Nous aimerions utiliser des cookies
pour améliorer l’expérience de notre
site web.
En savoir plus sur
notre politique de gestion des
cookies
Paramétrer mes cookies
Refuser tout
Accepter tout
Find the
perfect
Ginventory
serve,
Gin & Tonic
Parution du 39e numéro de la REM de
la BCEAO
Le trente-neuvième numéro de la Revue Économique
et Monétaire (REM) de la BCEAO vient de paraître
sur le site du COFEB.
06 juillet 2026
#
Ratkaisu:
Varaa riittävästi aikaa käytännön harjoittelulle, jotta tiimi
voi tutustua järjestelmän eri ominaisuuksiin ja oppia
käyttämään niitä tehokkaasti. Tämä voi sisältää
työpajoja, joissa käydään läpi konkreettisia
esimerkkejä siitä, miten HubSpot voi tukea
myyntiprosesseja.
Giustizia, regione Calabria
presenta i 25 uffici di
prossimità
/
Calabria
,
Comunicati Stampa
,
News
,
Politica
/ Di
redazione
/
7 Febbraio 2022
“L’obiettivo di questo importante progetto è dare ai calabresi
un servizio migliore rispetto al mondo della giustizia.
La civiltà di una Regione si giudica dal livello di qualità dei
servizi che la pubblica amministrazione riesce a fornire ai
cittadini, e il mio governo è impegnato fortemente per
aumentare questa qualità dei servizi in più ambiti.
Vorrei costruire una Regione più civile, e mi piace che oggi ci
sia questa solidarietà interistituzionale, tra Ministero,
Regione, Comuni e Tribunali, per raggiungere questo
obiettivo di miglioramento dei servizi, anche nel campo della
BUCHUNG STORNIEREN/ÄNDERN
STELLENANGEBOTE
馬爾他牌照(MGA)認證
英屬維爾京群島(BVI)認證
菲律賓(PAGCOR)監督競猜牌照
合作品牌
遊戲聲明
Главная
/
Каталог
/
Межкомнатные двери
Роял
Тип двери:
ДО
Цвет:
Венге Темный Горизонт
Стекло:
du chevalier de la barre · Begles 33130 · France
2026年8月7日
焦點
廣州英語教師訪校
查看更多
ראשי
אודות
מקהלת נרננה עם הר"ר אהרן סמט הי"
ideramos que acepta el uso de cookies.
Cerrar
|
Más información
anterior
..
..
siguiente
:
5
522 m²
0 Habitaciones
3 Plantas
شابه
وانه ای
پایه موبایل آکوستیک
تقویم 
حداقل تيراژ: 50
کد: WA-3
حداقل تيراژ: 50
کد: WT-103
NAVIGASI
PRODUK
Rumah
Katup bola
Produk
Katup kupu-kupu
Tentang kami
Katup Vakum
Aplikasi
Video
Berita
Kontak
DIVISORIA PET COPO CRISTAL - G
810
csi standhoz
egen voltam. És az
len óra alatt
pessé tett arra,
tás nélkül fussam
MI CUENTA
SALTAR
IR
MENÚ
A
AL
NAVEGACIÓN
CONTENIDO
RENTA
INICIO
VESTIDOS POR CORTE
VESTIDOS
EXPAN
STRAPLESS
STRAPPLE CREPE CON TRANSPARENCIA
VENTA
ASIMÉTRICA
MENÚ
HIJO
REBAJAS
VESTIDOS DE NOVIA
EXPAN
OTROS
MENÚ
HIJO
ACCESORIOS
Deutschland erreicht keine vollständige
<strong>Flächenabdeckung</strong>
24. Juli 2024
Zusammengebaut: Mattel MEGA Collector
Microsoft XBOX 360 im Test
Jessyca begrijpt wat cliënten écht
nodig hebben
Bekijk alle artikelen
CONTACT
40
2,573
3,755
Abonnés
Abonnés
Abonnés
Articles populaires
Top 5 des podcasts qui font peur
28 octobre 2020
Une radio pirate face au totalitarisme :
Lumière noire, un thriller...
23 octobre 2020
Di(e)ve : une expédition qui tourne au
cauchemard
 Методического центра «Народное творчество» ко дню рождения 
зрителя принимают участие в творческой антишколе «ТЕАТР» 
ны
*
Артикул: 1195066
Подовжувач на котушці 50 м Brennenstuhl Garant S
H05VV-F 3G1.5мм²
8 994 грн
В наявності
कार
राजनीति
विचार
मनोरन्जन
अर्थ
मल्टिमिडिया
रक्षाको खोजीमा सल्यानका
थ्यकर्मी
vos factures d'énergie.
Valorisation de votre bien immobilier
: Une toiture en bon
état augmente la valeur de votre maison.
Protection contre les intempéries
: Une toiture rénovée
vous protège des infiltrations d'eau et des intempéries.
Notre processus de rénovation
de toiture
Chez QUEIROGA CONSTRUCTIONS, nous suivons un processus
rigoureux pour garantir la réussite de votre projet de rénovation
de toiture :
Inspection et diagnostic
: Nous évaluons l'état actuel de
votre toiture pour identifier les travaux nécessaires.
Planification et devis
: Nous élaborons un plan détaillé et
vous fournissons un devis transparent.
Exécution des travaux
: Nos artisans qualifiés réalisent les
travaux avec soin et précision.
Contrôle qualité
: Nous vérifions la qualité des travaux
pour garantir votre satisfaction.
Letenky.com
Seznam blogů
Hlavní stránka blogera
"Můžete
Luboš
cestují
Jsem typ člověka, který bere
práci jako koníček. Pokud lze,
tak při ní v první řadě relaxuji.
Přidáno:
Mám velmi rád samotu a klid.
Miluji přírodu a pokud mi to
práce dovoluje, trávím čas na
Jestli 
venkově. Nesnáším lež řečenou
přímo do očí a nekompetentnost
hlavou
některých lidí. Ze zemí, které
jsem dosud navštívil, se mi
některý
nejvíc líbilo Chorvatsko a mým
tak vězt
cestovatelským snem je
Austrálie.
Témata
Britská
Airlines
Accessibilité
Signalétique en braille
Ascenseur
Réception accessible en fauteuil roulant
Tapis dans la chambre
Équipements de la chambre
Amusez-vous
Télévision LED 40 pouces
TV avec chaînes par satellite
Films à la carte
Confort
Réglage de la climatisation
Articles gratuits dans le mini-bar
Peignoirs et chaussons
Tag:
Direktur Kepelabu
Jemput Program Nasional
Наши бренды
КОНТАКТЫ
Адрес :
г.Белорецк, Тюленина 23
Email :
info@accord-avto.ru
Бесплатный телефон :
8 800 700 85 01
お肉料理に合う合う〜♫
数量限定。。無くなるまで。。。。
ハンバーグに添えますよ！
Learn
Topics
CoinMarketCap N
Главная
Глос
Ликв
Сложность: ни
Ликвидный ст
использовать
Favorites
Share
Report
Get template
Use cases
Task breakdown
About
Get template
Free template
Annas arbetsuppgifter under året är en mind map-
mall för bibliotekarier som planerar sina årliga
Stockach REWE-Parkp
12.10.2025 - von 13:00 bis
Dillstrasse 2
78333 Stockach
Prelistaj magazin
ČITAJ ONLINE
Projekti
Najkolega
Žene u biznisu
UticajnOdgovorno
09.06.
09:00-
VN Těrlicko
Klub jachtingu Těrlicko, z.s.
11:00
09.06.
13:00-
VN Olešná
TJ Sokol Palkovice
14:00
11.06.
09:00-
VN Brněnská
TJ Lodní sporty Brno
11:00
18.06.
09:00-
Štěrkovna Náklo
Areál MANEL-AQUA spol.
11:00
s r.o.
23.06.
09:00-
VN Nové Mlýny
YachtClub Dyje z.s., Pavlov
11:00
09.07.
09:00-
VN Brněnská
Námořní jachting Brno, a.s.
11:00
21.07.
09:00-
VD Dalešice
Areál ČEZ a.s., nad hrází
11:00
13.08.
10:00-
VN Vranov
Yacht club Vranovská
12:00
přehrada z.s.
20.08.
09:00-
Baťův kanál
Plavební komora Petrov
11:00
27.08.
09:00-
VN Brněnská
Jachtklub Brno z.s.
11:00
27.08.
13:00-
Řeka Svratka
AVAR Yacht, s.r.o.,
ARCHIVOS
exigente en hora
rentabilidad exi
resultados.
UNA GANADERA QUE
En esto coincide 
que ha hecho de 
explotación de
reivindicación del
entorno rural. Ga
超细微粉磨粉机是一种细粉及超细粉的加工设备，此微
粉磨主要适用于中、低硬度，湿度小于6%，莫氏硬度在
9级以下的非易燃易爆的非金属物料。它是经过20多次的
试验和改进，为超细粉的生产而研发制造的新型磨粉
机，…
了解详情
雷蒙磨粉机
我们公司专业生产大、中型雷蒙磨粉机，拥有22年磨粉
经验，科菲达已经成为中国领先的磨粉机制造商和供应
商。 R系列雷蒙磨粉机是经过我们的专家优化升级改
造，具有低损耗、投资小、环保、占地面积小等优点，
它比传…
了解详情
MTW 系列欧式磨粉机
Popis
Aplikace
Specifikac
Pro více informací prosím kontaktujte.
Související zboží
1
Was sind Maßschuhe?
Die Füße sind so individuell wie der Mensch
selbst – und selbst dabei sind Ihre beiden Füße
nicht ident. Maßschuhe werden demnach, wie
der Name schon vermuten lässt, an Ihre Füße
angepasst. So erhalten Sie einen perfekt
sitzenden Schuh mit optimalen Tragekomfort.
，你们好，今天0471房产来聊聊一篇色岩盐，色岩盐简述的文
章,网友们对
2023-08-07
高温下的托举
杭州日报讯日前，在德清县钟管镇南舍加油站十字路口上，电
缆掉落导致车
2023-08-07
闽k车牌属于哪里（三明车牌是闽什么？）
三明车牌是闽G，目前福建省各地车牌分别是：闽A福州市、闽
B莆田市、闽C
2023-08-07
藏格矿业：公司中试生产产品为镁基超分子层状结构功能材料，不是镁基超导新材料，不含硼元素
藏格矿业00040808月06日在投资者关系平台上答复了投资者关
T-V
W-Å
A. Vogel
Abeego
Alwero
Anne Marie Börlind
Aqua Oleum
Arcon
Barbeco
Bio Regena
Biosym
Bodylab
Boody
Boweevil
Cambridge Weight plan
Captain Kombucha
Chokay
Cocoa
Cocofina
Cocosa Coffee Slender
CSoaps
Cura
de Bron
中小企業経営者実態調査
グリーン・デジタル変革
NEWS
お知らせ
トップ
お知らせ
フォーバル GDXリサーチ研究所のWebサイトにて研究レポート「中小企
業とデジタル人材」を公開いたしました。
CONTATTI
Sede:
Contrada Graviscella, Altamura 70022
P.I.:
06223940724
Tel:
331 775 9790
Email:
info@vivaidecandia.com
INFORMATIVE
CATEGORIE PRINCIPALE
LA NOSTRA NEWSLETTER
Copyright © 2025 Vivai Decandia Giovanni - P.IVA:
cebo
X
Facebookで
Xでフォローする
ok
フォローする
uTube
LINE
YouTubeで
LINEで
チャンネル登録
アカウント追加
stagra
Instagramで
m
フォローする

WORK INSTRUCTIONS: Reproduce everything from the start of the records down to the line containing "Giustizia, regione Calabria", switching "cookies" to "témoins" and leaving all else unchanged.

RESPONSE:
Nous aimerions utiliser des témoins
pour améliorer l’expérience de notre
site web.
En savoir plus sur
notre politique de gestion des
témoins
Paramétrer mes témoins
Refuser tout
Accepter tout
Find the
perfect
Ginventory
serve,
Gin & Tonic
Parution du 39e numéro de la REM de
la BCEAO
Le trente-neuvième numéro de la Revue Économique
et Monétaire (REM) de la BCEAO vient de paraître
sur le site du COFEB.
06 juillet 2026
#
Ratkaisu:
Varaa riittävästi aikaa käytännön harjoittelulle, jotta tiimi
voi tutustua järjestelmän eri ominaisuuksiin ja oppia
käyttämään niitä tehokkaasti. Tämä voi sisältää
työpajoja, joissa käydään läpi konkreettisia
esimerkkejä siitä, miten HubSpot voi tukea
myyntiprosesseja.
Giustizia, regione Calabria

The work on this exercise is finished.